While I was sitting yesterday at my spot, waiting for my car to be washed at the washing bay. The small boy that had been dancing Azonto a couple of nights before was being issued a tirade of insults from his mother for being a ‘dirty boy’ (well he did look like he had been rolling around in the mud though). The mother is a Hausa laday (from the north) but with the Twi language taking over the nation here as what I would say the predominant local language, she was switching languages between Hausa and Twi. The boy quickly scurried away to look a bit more respectable before coming back to the food kiosk where his mother worked for his lunch.
Insults aside, this boy, probably no more than 12 at his age, can understand Hausa, Twi probably Gas (as a native of Accra) as well as English. He doesn’t come from a wealthy home, his mother sells banku and fish by the roadside and they live in the uncompleted building at the back of the spot. However he can be considered multi-lingual.
I however, although I can hold my own amongst twi speakers, it is a struggle to get my mouth around some of the words and get the toneation right (sometimes it’s sounds like you are singing when you say certain sentences), take me to Kumasi and I can get lost, because there they speak the real indiginous Twi, not the English mix that they speak down south. My sister’s also can barely understand a thing. They can get a few words out of a sentence and put two and two together, but for the most part they don’t hear a thing.

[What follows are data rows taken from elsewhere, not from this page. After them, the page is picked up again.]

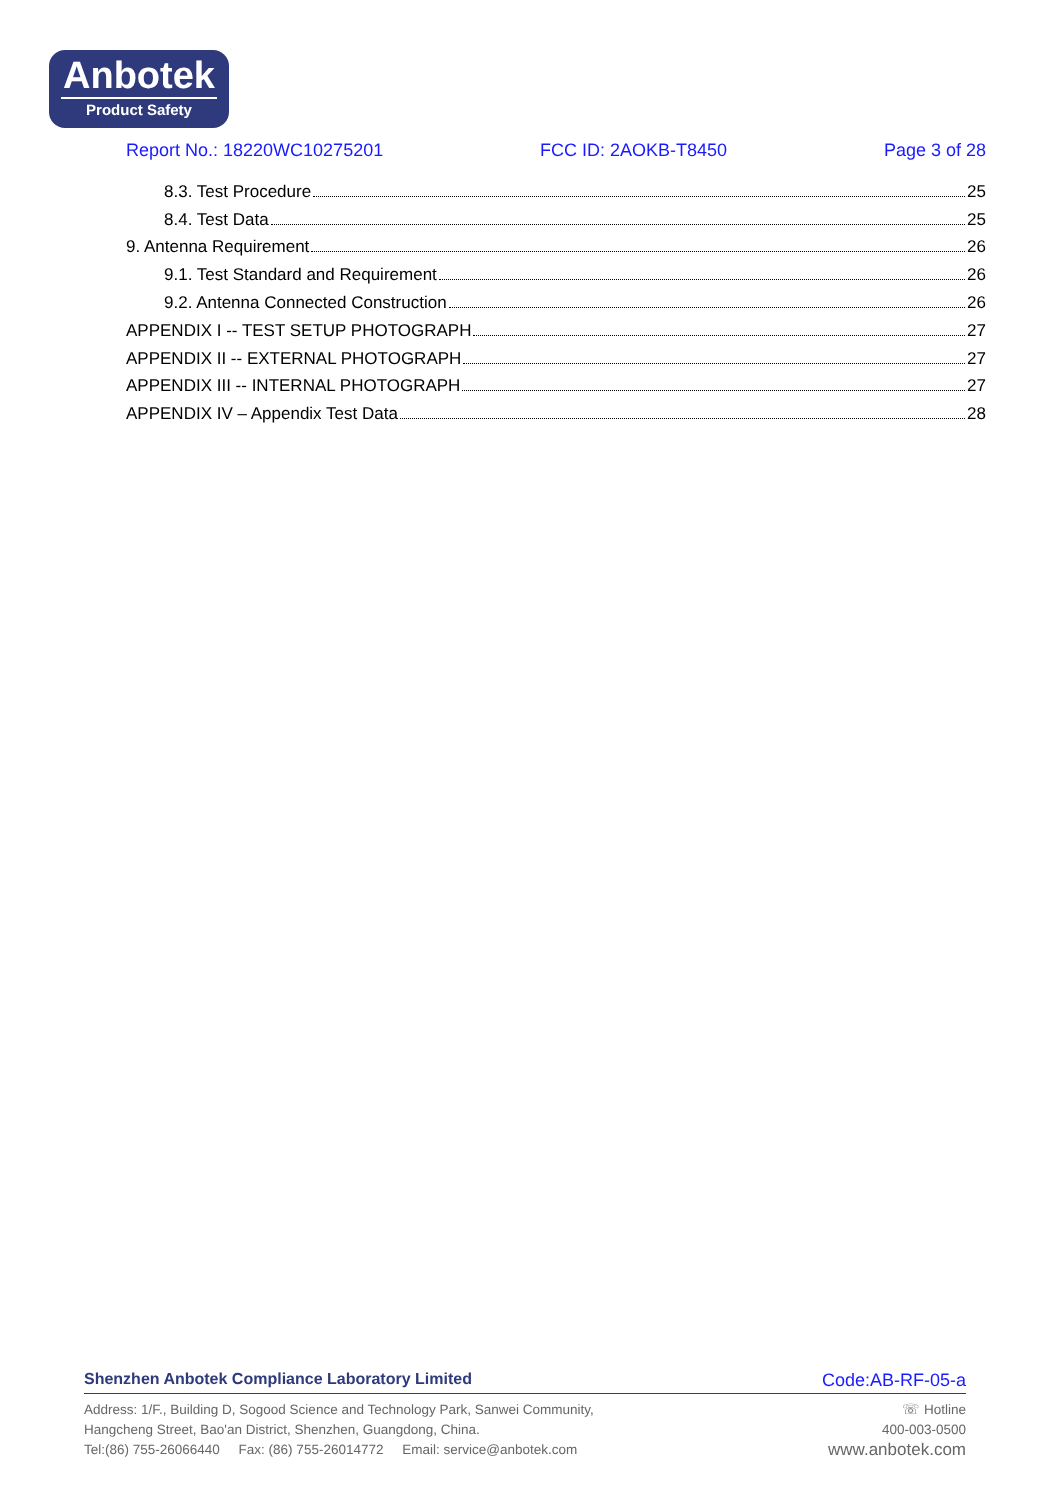Anbotek
Product Safety
Report No.: 18220WC10275201 FCC ID: 2AOKB-T8450 Page 3 of 28
8.3. Test Procedure 25
8.4. Test Data 25
9. Antenna Requirement 26
9.1. Test Standard and Requirement 26
9.2. Antenna Connected Construction 26
APPENDIX I -- TEST SETUP PHOTOGRAPH 27
APPENDIX II -- EXTERNAL PHOTOGRAPH 27
APPENDIX III -- INTERNAL PHOTOGRAPH 27
APPENDIX IV – Appendix Test Data 28
Shenzhen Anbotek Compliance Laboratory Limited Code:AB-RF-05-a
Address: 1/F., Building D, Sogood Science and Technology Park, Sanwei Community,
Hangcheng Street, Bao'an District, Shenzhen, Guangdong, China.
Tel:(86) 755-26066440 Fax: (86) 755-26014772 Email: service@anbotek.com
☏ Hotline
400-003-0500
www.anbotek.com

I remember having this conversation with my mother, as to why she didn’t from an early age teach us our language. Her response was that we were living in England and she did not want us to get an accent, plus she didn’t want us to get confused. Besides, it was not like French or German or Spanish which would be of benefit later for work purposes or somehting like that. This got me quite annoyed. English, we would speak English as part of our every day life, in school, in the shops, at work etc…, what is wrong with speaking our local language in the home. Our Asian friends do it. Our friends from the other European countries do it.
Like I said to one lady from Guniea on the matter of why I do not attempt to learn French, the only thing that separates you and me my dear is that we were colonialized by the British and you by the French, else we would all be speaking our local languages.
Sadly it fell on deaf ears, and sadly she is not alone. What I find that, even here in Ghana, although proud of their heritage, the English language and the ability to speak it well is seen as a sign of prosperity. You find that in the homes of my colleagues and even some of my family, they speak the local languages within themselves but to their children they only speak English as if to say, yes we are well educated and our children are too.
Don’t get me wrong, it’s important to have a good working knowledge of the English language. The English language is the predominant language in the world when it comes to working, I also think that good working knowledge of the French language (especially where I work). My point is, if we say we are truly proud of our culture, truly part of our heritage, isn’t our language, just as important. My Grandmother didn’t go to school and so didn’t understand English. Sadly she has passed away long since, but one of the best times of my life was just listening to her tell stories (although I didn’t catch all of it and had to have my mum translate at times). If you listen to some proverbs that are said in the Akan language, they are so powerful and have so much meaning but when you translate it into English, some things get lost in translation and you lose some of the true meaning. These are the things that we have that we cannot pass to our children by speaking English with them all the time, and this is why the little Hausa boy although not as affluent, he cannot go to Frankies to buy ice-cream (another issue which gets my goat, we are building a nation of fatties, but I will save that for another blog), but he has riches which cannot be put into moneatory terms.
As for being a confused kid, I have spent the last 34 years trying to “find myself”, I went through my white phase (all my friends then were white), my Caribbean phase (all my friends were from the Carribean) before I managed to set sail to Africa and even then I passed through Nigeria and Sierra Leone before reaching Ghana, how more confused can I have been. We need to bring our culture back, an our language back or we will end up a poor version of the Western world (and well, it is already coming to that).